## What the task requires:
In the passage about Manus Island, who was appointed to conduct the review that followed the allegations?

As well, reports of self-harm have been common.

But this year, allegations of sexual assault inside the centres have also generated alarm.

The SBS Dateline program spoke to a whistleblower who left Manus Island earlier this year after working for the contractor that runs the centre.

Journalist Mark Davis says Rod St George made some disturbing allegations.

"Rod painted a portrait of the facility that was bursting at the seems, that was being mismanaged, that was breaching its duty of care to the refugees that were in it and was a system that was unable to protect victims of sexual assault at the hands of other refugees but a system that was unable to protect those victims anyway, whether it could separate them, whether it could physically protect them, whether it could send them off the facility and his observations of this ultimately led to him breaching his contract, you know, he was being threatened with a criminal code to speak out about what he saw."

Rod St George told Dateline it all got too much for him in mid-April after just a month on the job.

"With many self harms in one day and then several of the guards were assaulted. One man was kicked unconscious. They've reached a point where they can't tolerate it any more. There's no media coverage. There's no legal representation. It's just become a dark and dirty secret."

The allegations resulted in the appointment of lawyer Robert Cornall to conduct what the then Labor government called an independent review.

Dateline's Mark Davis says some of the witnesses were not happy about how they were questioned.

"Cornall called in various witnesses in the presence of Department of Immigration officials, I know the witnesses were uncomfortable with the Immigration Department officials being present. I know that many of them very bravely gave their accounts of what they witnessed at Manus Island. I know several of them were concerned that the inquiry didn't appear to be willing to look at the role of the department itself. The inquiry seemed to be about the criminal prosecution of refugees that were being detained by the department. I know of at least three people that appeared before that inquiry that objected to those grounds of the inquiry and said their concerns were to do with how the Australian government was managing this facility and for the safety of both the staff within the facility and the refugees within the facility."

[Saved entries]
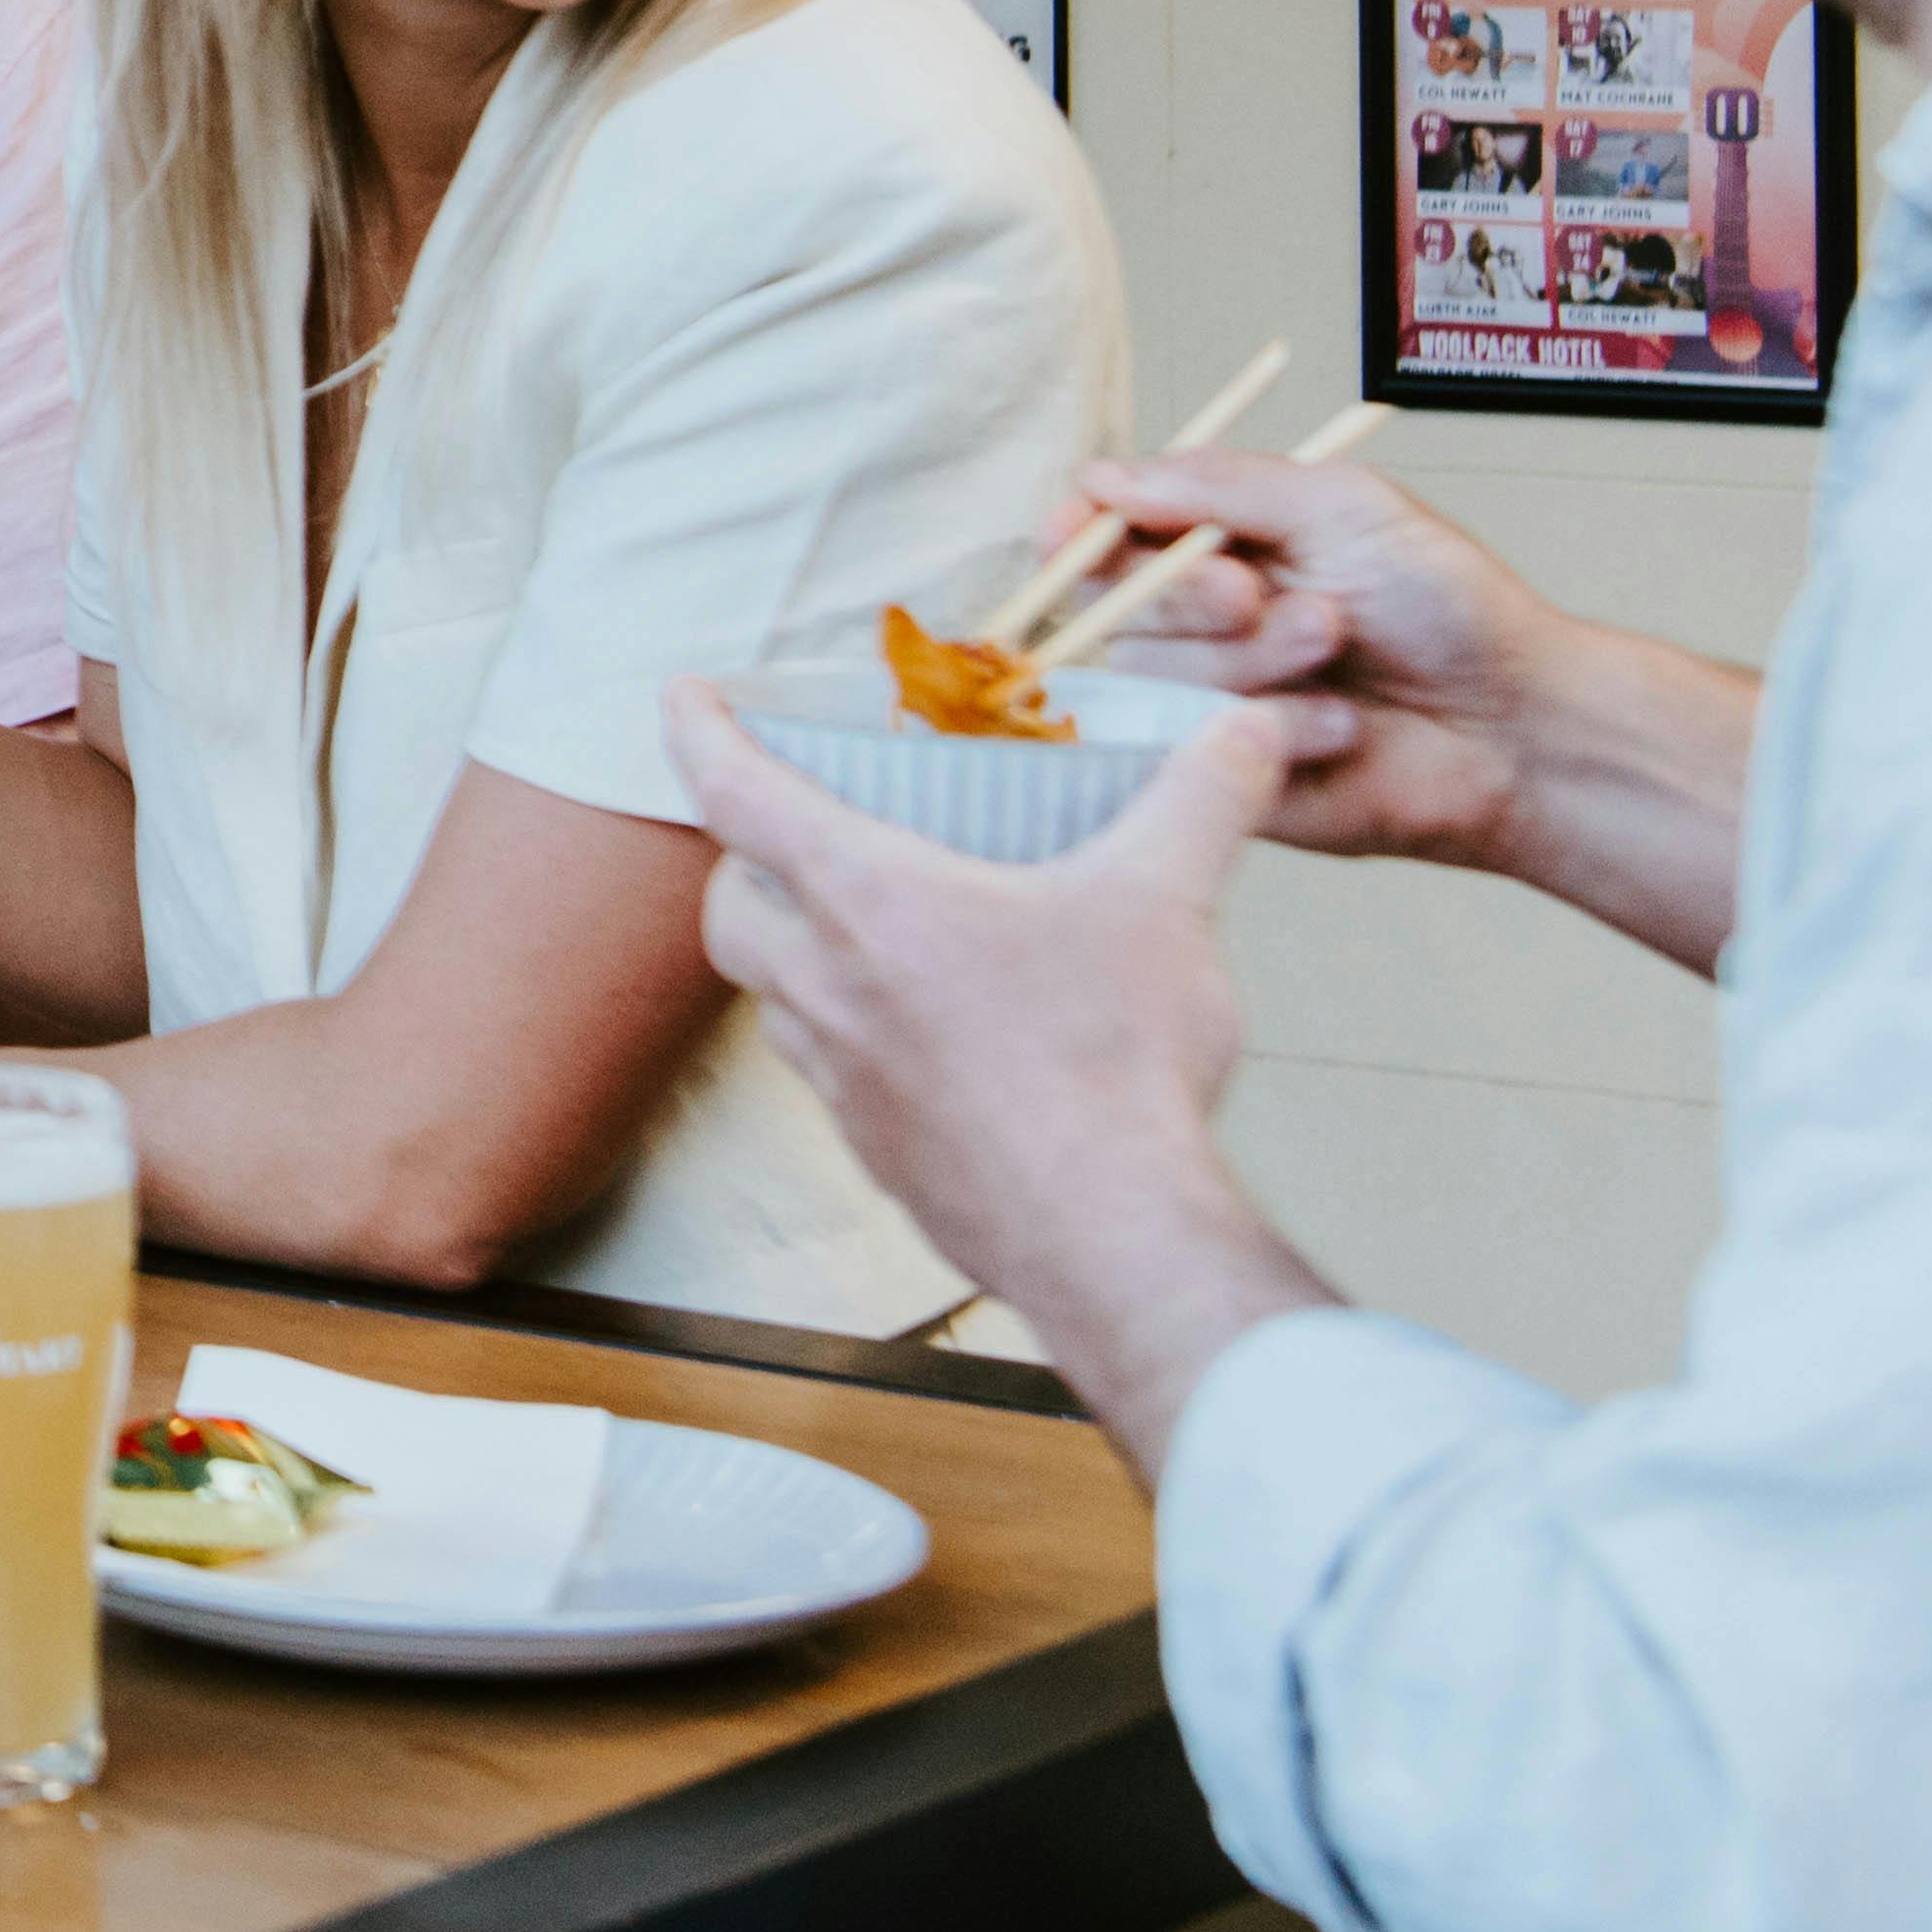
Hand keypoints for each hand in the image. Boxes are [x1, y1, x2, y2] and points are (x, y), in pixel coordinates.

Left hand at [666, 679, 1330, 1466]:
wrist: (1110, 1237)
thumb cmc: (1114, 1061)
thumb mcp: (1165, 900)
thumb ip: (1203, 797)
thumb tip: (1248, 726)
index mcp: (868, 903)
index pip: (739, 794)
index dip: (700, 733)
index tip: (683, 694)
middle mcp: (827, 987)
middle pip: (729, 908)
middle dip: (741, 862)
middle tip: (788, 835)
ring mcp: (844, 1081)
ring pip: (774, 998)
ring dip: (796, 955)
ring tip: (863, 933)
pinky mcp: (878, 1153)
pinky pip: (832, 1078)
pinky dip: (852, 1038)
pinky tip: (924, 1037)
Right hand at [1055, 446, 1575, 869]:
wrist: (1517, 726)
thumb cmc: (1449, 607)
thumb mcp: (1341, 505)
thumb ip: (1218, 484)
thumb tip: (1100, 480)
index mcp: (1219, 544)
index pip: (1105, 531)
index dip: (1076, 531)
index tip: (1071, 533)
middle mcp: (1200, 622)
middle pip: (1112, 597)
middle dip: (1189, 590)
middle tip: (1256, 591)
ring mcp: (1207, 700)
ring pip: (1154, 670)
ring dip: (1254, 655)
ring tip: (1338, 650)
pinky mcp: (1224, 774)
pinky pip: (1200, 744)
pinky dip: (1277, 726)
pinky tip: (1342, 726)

* * *

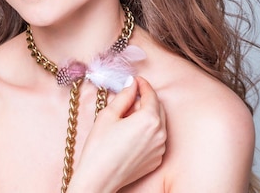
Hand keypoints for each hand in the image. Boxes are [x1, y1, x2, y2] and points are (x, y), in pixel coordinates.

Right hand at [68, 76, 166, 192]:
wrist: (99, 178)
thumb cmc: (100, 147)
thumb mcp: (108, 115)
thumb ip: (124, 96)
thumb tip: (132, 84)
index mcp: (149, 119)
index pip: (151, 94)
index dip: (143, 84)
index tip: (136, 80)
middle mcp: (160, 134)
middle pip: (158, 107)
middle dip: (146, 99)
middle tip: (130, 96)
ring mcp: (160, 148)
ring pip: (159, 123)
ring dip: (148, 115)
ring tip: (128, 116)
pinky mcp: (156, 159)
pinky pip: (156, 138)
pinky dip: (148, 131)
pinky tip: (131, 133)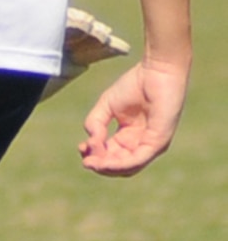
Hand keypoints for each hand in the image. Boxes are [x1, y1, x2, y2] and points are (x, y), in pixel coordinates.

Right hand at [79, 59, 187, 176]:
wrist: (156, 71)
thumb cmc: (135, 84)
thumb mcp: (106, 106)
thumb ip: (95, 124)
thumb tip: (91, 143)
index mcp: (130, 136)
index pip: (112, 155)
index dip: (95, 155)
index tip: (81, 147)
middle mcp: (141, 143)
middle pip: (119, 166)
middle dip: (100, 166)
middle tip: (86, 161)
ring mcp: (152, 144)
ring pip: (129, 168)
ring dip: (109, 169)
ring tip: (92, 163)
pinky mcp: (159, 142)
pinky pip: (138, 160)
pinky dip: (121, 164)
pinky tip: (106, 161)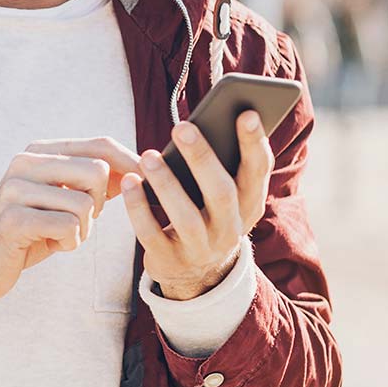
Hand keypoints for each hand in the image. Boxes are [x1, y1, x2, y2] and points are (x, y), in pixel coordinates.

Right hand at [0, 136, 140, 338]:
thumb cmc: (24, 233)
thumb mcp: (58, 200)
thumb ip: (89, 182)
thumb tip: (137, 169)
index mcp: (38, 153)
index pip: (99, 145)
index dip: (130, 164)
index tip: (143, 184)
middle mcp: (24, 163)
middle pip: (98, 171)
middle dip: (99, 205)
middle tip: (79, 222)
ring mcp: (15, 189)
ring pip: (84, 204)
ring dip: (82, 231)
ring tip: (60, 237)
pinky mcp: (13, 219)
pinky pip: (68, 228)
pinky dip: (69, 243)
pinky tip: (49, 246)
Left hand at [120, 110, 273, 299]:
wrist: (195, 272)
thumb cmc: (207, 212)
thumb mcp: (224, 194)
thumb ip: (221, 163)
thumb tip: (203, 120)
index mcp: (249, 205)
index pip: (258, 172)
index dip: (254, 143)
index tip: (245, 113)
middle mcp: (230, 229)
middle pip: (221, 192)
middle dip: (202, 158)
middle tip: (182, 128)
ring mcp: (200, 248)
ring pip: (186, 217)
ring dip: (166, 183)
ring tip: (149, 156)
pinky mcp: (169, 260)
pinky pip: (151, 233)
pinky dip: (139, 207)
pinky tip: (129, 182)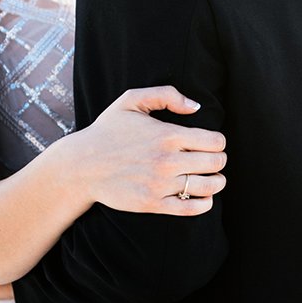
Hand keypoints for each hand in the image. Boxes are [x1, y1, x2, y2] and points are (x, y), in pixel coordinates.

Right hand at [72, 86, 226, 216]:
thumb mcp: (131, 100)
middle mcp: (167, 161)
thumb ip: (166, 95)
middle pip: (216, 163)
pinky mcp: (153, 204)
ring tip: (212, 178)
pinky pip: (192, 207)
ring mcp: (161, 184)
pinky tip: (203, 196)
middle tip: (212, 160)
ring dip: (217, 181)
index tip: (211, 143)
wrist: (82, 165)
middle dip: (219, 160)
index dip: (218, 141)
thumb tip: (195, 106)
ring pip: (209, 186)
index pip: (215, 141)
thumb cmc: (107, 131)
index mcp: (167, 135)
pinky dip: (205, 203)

## Solution below:
Lawyer Robert Cornall was appointed to conduct the review.